Rebecca is in her late 20s, docile and uncomplaining to the point of near paralysis until she erupts in the play’s final moments.

Rosemary is just 16, and, as befits her age, considers her involvement at the workroom just a transitory phase of her life, an inherently unpleasant period that will eventually be finished and forgotten. Vera, in her early 30s, is a mother of small children who, when the workers take over the management offices in the play’s second half, becomes extremely agitated, lest her husband prove unable to look after the kids adequately.

Una, dowdy and grandmotherly, is the oldest of the “girls.” McGuinness has one of his heroines refer to the fact that they prefer to be called “girls” as opposed to “women,” since, as one of his characters puts it, “factory girls never grow old.”

The play’s two male characters, only briefly and insignificantly present on stage, are Bonner, apparently a kind of foreman, and the somewhat younger Rohan, a representative of management, plainly disliked by the factory girls despite the fact that, as a Catholic, they had at one point expected him to be an improvement over his predecessor, which proved not to be the case.

McGuinness’s play breaks rather neatly into two parts, with each half being made up of four scenes of roughly equal length. The first act takes place in the workroom, while the women squabble, tell jokes, sing songs, gossip and reveal their worries. Act Two, with the addition of a desk, a filing cabinet and a couple of chairs, brings onstage the management office that has been occupied by the workers, much in the manner of students taking over the offices of the president of a small Midwestern college in the 1960s.

Inexperienced playwright that he was when he wrote “The Factory Girls,” McGuinness seems not to have known how to punctuate his materials, with the result that both acts, and most of the scenes within them, end weakly, without having made much of a statement. This comment is perhaps unfair in terms of the play’s conclusion, in which, in the written text, a kind of tension occurs as Rebecca challenges the doctrinaire Ellen.

Unfortunately, in the Macalla Theatre Company’s production, directed by Malcolm Adams, Victoria McCormack’s Rebecca is so tepidly played, and so quietly spoken, that her “outburst” seems not much more disturbing that a ripple on a pond.

Macalla, an energetic and enthusiastic amateur theater group devoted to bringing mainly Irish theater to the Bronx, outdid itself last season with a really outstanding production of Belfast playwright Martin Lynch’s “Rinty,” directed by former Macalla chief Donald Creedon.

This time, the group hasn’t been quite so fortunate. McGuinness’s early play is a decidedly faulty work, and Adams’s staging, in the main, seems fairly flat, failing to shape and mold the playwright’s relatively few really salient points about women in the workplace and the struggles that complicate the lives of Catholic and Protestants alike in Northern Ireland and the border counties.
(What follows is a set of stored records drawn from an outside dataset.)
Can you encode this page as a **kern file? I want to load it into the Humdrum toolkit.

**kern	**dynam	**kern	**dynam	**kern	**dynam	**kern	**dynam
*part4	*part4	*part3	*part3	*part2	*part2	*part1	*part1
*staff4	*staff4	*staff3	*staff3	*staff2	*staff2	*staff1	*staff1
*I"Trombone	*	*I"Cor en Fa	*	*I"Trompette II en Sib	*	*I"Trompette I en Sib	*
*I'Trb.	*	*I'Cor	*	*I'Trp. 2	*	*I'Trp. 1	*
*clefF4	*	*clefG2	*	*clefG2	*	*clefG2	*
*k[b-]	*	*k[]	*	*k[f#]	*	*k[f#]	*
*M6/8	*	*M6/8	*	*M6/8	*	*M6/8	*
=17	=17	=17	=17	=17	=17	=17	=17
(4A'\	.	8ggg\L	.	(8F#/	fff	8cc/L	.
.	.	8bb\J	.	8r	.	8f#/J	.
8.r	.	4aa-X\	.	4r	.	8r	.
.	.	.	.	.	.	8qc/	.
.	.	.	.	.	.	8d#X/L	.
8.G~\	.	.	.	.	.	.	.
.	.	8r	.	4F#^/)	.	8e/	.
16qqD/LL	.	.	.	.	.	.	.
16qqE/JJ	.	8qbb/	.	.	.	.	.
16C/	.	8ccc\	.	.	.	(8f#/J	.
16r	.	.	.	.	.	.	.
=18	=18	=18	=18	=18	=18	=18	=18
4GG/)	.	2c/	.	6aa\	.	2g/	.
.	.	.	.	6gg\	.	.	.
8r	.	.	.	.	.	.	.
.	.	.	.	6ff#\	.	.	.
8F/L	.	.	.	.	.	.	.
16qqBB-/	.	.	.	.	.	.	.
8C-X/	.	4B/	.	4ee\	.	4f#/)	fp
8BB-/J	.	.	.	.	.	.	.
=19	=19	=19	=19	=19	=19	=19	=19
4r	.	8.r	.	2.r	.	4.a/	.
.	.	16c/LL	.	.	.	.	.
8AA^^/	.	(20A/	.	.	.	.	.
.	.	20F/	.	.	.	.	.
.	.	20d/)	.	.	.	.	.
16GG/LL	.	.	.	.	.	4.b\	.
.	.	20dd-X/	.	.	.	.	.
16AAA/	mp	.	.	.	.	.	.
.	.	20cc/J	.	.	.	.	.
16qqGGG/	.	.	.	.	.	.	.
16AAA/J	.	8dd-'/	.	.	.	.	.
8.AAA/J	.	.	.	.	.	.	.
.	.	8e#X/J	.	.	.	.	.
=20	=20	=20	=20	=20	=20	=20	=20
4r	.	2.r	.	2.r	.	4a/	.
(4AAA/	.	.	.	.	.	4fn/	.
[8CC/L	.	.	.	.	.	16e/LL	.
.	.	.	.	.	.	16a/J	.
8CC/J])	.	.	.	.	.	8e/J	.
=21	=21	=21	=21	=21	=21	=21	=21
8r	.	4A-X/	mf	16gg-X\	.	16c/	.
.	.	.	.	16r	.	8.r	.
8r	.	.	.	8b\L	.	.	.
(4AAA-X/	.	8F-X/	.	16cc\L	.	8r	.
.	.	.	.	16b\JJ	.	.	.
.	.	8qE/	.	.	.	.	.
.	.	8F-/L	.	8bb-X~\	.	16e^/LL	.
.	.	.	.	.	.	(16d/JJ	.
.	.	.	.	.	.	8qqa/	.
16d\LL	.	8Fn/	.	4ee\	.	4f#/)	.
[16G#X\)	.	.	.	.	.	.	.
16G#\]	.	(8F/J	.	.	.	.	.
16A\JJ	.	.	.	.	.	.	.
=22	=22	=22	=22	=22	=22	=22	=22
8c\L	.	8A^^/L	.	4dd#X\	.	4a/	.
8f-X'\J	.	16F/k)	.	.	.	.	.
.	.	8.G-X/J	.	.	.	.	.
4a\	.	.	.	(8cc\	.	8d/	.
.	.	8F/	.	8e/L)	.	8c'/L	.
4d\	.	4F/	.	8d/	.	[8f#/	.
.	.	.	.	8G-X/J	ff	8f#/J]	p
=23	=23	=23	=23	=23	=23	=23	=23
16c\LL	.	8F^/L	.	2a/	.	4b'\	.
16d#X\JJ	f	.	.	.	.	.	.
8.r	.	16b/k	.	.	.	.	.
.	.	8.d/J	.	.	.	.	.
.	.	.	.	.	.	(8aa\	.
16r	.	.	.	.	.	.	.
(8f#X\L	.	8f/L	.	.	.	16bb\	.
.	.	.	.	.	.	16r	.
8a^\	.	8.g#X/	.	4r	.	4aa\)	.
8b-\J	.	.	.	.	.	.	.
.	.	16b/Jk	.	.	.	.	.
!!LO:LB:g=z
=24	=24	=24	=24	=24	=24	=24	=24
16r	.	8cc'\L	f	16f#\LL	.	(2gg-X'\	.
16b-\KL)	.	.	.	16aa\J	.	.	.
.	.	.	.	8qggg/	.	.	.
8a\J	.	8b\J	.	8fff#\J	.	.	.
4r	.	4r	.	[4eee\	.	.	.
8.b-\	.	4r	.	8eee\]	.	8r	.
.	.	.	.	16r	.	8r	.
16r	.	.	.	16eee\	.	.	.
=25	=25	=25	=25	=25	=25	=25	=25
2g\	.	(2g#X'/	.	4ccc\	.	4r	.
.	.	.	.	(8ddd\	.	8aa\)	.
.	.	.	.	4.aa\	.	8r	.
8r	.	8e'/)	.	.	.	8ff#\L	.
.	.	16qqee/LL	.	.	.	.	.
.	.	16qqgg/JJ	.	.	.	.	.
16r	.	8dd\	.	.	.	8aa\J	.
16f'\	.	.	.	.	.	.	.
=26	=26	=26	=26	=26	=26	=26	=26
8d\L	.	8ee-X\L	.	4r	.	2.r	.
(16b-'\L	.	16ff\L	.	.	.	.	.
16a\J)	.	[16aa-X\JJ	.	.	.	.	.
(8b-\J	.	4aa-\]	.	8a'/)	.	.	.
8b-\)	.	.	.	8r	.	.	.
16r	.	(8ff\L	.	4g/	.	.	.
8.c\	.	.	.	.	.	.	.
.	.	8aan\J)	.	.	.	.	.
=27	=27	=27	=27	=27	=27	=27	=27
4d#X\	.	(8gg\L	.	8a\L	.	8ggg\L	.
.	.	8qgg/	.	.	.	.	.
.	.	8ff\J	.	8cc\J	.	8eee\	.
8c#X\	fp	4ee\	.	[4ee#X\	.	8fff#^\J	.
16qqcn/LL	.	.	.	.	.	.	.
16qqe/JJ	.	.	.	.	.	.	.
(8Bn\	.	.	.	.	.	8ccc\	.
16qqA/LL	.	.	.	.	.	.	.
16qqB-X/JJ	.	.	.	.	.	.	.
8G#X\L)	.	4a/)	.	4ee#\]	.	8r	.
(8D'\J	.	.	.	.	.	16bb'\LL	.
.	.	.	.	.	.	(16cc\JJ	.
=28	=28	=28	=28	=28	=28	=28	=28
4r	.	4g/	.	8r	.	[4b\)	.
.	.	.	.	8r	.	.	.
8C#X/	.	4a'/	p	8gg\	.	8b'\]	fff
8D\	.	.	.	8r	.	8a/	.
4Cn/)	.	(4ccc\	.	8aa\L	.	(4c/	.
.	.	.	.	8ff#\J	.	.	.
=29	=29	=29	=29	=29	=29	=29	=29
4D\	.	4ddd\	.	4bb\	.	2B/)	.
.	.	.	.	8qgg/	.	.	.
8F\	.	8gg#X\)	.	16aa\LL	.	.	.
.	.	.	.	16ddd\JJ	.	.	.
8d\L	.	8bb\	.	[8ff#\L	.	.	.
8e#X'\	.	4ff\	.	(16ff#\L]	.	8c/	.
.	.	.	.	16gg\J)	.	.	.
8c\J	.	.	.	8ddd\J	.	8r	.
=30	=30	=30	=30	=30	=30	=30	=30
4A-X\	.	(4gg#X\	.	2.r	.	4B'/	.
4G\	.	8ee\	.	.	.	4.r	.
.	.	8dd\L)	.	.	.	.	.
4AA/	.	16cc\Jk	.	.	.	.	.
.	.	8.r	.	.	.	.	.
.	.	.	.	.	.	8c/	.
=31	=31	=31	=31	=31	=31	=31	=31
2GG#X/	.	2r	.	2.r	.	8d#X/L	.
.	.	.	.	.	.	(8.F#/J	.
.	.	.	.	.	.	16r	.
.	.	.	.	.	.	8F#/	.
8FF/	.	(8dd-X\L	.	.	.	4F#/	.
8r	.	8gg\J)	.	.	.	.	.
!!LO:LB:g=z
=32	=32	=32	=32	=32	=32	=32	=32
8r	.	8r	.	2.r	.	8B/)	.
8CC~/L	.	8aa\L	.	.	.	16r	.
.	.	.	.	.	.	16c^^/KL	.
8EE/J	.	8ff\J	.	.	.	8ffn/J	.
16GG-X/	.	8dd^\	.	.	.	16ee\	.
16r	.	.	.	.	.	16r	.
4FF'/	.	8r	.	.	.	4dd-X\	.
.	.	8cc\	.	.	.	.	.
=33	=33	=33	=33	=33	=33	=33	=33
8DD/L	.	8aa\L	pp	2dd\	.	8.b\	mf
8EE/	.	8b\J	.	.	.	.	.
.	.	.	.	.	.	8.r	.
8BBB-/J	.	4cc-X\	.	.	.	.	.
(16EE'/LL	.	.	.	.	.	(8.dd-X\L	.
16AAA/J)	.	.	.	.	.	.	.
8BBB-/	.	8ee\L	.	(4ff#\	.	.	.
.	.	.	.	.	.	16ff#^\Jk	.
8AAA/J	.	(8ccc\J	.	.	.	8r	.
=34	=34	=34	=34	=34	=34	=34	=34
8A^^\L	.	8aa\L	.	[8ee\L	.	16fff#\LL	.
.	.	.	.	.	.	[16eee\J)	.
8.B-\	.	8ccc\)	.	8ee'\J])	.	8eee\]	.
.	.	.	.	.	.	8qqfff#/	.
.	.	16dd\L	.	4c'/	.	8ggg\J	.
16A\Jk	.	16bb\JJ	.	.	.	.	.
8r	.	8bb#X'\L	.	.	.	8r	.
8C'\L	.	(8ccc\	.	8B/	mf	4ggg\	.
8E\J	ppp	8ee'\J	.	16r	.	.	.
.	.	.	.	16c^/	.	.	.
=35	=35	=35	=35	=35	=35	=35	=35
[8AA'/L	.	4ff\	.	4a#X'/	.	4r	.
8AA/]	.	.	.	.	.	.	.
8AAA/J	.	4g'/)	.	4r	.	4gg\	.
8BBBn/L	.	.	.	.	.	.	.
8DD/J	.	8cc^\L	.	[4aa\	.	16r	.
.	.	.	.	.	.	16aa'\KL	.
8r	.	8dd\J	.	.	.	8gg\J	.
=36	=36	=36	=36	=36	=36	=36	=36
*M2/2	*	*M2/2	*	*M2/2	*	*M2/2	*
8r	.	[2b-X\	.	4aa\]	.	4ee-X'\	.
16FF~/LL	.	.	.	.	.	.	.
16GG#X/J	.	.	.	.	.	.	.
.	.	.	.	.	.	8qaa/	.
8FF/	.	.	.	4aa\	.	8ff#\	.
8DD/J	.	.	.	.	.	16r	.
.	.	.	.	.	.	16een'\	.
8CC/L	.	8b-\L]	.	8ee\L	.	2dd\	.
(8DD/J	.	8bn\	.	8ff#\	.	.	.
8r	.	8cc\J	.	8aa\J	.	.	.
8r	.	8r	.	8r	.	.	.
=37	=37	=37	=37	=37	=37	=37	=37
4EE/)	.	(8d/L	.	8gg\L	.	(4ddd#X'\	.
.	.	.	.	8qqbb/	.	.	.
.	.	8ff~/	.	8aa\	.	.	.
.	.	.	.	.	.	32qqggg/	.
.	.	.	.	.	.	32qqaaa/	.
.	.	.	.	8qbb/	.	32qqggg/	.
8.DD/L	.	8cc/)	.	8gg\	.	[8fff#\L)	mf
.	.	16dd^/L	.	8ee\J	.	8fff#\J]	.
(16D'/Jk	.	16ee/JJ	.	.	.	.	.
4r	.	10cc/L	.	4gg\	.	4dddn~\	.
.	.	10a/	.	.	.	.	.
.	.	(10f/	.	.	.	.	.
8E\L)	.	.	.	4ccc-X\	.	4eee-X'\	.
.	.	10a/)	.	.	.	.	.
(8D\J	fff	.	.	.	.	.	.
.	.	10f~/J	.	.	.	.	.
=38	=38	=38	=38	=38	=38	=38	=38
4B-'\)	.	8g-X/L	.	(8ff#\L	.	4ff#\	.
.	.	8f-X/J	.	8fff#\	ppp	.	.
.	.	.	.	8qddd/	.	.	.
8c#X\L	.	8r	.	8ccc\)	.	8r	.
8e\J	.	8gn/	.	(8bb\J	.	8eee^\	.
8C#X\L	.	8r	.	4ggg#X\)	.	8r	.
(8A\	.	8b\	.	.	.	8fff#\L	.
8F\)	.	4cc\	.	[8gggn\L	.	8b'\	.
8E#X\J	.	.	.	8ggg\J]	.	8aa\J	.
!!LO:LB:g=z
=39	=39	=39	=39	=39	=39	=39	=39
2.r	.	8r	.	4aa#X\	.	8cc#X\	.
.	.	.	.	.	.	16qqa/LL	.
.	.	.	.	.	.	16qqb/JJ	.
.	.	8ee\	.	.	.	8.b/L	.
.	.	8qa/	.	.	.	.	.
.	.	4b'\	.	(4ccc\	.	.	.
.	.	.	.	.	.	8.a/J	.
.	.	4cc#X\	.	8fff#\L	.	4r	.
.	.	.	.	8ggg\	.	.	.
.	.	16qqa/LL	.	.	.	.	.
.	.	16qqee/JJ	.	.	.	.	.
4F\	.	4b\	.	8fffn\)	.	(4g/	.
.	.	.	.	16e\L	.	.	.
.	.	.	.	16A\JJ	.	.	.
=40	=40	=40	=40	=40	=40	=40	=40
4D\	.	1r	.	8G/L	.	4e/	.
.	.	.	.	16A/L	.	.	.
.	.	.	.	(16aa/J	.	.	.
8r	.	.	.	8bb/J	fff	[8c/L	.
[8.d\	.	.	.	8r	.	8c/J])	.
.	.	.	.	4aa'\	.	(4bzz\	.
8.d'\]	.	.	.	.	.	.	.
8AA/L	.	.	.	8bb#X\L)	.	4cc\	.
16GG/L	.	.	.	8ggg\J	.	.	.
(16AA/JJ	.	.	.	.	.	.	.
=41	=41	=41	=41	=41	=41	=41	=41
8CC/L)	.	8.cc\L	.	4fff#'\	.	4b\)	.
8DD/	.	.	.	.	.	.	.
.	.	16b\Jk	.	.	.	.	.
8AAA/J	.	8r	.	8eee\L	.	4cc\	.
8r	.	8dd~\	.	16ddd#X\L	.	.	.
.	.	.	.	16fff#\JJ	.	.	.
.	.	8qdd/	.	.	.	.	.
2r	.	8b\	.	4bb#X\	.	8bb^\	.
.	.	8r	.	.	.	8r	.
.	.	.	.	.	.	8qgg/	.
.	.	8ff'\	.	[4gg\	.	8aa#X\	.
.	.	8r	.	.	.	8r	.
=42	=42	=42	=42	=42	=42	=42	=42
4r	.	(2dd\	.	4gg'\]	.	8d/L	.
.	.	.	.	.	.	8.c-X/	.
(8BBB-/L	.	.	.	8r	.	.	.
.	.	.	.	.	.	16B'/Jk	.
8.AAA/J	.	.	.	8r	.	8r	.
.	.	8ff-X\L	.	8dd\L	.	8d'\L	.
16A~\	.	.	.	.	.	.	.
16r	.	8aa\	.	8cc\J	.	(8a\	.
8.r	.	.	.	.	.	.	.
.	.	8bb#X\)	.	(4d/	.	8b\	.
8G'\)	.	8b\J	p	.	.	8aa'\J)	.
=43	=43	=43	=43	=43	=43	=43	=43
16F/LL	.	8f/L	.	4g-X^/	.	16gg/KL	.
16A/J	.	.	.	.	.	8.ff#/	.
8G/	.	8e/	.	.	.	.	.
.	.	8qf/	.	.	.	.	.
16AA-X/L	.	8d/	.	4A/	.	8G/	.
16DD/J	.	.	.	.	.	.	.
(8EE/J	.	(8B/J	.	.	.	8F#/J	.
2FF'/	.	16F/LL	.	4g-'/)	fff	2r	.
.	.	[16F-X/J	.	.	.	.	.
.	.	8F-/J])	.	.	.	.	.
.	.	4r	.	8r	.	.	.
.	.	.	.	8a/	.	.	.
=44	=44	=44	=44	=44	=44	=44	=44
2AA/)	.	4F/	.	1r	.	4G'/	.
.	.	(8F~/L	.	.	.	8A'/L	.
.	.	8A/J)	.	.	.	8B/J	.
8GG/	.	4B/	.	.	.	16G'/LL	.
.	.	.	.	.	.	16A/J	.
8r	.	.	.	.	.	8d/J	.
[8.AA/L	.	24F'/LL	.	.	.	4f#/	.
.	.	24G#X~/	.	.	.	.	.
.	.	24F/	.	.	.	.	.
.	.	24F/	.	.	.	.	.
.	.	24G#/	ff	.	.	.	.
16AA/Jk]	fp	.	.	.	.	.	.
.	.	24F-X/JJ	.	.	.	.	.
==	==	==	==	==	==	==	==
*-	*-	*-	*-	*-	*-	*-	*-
The most outstanding, and perhaps initially most startling, aspect of Adams’s staging appears to be the casting of Macalla regular Tony Caffrey in the role of Una. A male actor, Caffrey was memorably effective as the father of the eponymous hero in “Rinty,” and here is so credible and so excellent as the kindly and somewhat fussy Una, the kind of woman who remembers to bring along an electric space heater when she’s headed for a sit-in, that after the first shock wave passes, it really doesn’t matter very much that there’s a bald, male head underneath the character’s rather flossy wigs.

Tom Brangan and Conor McManus are serviceable as, respectively, Rohan and Bonner, but McGuinness’s play belongs to its female characters. Diane Flynn’s anxious Vera and Bronagh Harmon’s arrogantly trendy Rosemary are fairly well on the mark, although Glennon’s Ellen seems a good deal more strident than necessary under the circumstances.

But McGuinness’s arguments tend to fly out the windows and escape under the doorsills of Jimmy Maloney’s set, as the audience watches transfixed as Caffrey’s Una fixes her hair, spreads jam on her toast, or, in fact, does anything at all.